Thursday, August 15, 2013

Climate Link To Bronze Age Collapse Substantiated

A new study (open access) has convincingly linked the dramatic events around 1200 BCE in the Eastern Mediterranean called "Bronze Age Collapse" that led to events including the end of the Hittite Empire, the arrival of the Philistines in the Southern Levant, and the fall of many cities at the hands of the "Sea People" to a severe and sudden three hundred year long drought.

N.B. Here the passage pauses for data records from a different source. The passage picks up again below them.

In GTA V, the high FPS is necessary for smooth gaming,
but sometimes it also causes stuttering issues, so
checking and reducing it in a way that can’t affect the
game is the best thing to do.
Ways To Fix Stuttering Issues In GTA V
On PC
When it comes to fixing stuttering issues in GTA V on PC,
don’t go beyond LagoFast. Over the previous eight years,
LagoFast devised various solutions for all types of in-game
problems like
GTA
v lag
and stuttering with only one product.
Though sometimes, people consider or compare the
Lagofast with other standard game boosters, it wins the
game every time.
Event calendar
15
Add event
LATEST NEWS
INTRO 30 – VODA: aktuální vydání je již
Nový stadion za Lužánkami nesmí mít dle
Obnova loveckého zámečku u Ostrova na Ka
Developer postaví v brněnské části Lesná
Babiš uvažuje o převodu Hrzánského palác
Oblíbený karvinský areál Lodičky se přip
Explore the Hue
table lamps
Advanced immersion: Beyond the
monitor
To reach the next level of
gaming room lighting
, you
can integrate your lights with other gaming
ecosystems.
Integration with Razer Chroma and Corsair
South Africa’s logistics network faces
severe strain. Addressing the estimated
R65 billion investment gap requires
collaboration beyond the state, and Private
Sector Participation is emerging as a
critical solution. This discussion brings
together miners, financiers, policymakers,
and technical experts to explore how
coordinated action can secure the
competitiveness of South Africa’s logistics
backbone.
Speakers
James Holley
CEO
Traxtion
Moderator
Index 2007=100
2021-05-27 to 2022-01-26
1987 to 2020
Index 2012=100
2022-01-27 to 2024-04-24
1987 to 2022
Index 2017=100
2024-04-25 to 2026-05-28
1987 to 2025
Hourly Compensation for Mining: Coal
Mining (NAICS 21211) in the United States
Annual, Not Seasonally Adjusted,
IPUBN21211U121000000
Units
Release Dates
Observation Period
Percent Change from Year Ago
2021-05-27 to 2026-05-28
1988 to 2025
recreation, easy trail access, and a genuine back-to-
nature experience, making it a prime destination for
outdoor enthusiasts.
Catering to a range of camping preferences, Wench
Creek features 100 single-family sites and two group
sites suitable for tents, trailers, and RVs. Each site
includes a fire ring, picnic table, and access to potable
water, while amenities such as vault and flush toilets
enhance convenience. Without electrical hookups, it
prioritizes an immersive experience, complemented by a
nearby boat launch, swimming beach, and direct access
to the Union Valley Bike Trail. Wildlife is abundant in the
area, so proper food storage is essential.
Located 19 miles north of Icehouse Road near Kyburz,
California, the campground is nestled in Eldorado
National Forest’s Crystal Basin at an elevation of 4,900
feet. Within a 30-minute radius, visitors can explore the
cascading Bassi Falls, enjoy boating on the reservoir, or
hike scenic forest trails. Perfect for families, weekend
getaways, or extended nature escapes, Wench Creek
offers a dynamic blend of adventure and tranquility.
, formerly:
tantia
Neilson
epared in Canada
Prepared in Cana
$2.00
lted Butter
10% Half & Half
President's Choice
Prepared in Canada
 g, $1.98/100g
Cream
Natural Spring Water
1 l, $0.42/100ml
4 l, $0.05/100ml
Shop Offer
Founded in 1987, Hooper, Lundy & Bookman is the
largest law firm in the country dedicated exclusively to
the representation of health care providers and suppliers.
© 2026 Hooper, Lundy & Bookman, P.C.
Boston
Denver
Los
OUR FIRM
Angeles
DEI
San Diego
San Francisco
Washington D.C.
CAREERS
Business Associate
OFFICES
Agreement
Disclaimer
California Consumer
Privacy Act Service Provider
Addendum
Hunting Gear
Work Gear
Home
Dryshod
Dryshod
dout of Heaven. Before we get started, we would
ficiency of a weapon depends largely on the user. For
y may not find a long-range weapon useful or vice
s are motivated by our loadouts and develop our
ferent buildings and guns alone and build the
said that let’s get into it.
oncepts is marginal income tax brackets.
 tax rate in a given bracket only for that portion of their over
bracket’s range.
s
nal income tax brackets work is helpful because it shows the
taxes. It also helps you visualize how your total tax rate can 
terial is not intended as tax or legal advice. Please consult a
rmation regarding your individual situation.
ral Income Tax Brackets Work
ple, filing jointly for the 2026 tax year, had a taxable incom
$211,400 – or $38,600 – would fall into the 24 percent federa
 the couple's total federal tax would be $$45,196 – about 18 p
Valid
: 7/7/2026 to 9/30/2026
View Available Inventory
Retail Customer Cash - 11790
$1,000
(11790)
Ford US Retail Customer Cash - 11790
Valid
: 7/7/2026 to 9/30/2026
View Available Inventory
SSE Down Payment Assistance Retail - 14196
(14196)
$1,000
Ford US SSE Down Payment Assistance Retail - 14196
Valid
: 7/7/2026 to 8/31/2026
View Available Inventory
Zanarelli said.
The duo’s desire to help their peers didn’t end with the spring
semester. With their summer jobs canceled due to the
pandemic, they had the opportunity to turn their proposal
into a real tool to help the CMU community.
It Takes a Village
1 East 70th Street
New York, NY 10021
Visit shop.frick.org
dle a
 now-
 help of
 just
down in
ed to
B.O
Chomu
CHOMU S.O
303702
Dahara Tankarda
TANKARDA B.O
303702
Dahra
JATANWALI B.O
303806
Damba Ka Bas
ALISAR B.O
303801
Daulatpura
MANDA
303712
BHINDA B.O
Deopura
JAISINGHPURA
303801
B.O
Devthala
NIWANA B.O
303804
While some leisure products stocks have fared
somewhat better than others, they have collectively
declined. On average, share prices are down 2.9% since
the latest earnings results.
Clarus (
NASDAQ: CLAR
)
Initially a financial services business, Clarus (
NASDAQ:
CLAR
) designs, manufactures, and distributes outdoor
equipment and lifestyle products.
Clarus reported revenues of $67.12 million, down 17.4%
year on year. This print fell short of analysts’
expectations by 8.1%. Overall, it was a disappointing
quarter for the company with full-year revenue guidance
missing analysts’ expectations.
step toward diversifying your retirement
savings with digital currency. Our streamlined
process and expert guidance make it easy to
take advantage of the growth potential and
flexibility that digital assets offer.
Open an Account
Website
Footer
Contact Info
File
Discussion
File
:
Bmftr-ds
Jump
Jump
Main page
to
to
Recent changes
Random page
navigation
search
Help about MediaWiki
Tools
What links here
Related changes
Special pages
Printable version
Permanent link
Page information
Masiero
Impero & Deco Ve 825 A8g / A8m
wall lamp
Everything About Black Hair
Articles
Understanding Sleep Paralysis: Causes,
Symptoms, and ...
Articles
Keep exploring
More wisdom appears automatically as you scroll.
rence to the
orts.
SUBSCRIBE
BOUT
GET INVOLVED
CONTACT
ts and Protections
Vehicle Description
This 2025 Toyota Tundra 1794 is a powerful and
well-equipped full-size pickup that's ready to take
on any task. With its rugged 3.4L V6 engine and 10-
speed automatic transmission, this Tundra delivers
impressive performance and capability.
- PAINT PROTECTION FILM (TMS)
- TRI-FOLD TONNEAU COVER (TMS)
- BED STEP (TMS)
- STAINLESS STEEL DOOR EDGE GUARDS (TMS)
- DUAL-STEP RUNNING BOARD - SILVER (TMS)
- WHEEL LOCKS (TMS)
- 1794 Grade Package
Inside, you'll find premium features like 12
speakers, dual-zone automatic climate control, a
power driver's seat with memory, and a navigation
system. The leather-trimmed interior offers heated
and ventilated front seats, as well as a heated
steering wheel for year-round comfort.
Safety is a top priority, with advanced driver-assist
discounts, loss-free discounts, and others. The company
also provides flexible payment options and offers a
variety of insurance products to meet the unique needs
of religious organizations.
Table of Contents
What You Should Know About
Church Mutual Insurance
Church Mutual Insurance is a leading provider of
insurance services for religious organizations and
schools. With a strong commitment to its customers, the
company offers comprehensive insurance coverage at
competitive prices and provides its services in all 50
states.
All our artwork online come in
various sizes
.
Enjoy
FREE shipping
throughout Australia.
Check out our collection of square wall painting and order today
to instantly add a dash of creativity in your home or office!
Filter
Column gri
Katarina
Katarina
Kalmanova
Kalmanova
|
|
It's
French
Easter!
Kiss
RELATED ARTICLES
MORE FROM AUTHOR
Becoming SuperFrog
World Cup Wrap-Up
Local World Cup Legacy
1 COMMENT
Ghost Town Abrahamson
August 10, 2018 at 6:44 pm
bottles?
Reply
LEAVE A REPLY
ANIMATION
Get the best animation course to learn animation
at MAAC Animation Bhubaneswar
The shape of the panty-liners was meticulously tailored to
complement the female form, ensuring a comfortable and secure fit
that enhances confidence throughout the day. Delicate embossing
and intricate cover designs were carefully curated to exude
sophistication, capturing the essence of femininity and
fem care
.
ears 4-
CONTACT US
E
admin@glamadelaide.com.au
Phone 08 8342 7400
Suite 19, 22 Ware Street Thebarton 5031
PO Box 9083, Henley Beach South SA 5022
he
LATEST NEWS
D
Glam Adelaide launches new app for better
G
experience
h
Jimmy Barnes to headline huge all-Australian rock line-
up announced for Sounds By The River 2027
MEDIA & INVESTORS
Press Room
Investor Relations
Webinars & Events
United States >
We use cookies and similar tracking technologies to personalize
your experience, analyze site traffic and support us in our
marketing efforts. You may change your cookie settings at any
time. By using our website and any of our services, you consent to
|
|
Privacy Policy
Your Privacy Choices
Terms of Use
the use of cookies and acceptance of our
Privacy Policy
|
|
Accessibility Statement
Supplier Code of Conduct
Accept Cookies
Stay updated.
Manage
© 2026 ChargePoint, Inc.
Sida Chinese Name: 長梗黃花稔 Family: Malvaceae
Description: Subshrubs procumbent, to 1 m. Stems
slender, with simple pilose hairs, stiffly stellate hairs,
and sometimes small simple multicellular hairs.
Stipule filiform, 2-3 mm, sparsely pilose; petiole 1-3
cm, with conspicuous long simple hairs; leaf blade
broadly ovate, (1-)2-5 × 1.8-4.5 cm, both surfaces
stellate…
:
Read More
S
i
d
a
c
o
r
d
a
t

While other historians have cast doubt on the connection, the paper's rigorous analysis of radiocarbon dates in a consistent manner explains that:
[T]he [Late Bronze Age] crisis, the Sea People raids, and the onset of the drought period are the same event. Because climatic proxies from Cyprus and coastal Syria are numerically correlated, as the LBA crisis shows an identical calibration range in the island and the mainland, and because this narrative was confirmed by written evidence (correspondences, cuneiform tablets), we can say that the LBA crisis was a complex but single event where political struggle, socioeconomic decline, climatically-induced food-shortage, famines and flows of migrants definitely intermingled. . . . the LBA crisis coincided with the onset of a ca. 300-year drought event 3200 years ago. This climate shift caused crop failures, dearth [sic] and famine, which precipitated or hastened socio-economic crises and forced regional human migrations at the end of the LBA in the Eastern Mediterranean and southwest Asia. The integration of environmental and archaeological data along the Cypriot and Syrian coasts offers a first comprehensive insight into how and why things may have happened during this chaotic period. The 3.2 ka BP event underlines the agro-productive sensitivity of ancient Mediterranean societies to climate and demystifies the crisis at the Late Bronze Age-Iron Age transition.
The study's fairly narrow geographic range doesn't permit a determination of the extent to which this climate change extended further than the Eastern Mediterranean, although we do know that droughts typically affect very large geographic areas all at once. They are the natural disaster opposites of a tornado that can ravage one house while leaving the one next door virtually untouched.